12 (1) Until 6 months have passed from the issue of probate of the will in British Columbia or the resealing in British Columbia of probate of the will, the executor or trustee must not distribute any portion of the estate to beneficiaries under the will except
(a) with the consent of all persons who would be entitled to apply, or
(b) if authorized by order of the court.
(2) Until the period referred to in subsection (1) has passed, a title passing by devise to a beneficiary must not be registered in a land title office unless under a similar consent or order, except subject to the liability of being charged by an order made under this Act.
13 (1) A person for whom provision is made under this Act must not anticipate that provision.
(2) A mortgage, charge or assignment of any kind of or over that provision made before the order of the court is of no effect.
(3) A mortgage, charge or assignment made after the order of the court is made is of no effect unless made with the court's permission.

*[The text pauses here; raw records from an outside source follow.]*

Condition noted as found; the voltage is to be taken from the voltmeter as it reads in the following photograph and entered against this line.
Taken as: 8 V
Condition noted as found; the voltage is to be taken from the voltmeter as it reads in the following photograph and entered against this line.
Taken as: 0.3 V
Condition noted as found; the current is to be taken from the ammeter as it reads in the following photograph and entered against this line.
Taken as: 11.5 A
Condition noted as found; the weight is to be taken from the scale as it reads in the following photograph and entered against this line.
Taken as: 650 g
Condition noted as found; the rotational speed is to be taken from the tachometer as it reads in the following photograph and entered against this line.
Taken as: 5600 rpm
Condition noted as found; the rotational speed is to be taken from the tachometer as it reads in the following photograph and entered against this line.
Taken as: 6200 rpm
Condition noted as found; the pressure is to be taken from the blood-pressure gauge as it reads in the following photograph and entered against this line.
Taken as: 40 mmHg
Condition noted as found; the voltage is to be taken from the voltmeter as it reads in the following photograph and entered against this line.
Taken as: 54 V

14 If the court has ordered periodic payments, or that a lump sum be invested for the benefit of a person, the court may
(a) inquire whether at any subsequent date the party benefited by its order has become possessed of or entitled to provisions for that person's proper maintenance or support, and into the adequacy of those provisions, and
(b) cancel, vary or suspend its order, or make another order that is just in the circumstances.
15 A person who considers himself or herself prejudicially affected by an order made under this Act may appeal to the Court of Appeal.